Items stored from a collection:
□ □ □ □
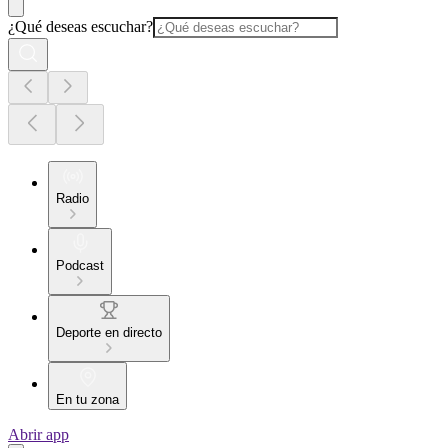
¿Qué deseas escuchar?
Radio
Podcast
Deporte en directo
En tu zona
Abrir app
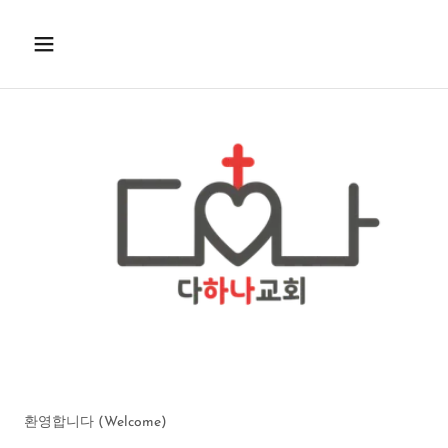
환영합니다 (Welcome)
□ □ □ □
Rewrite the lines above, swapping every instance of "Radio" for "Música" and keeping everything else unchanged. Leave out the pictures.

* Task solution:
¿Qué deseas escuchar?
Música
Podcast
Deporte en directo
En tu zona
Abrir app
환영합니다 (Welcome)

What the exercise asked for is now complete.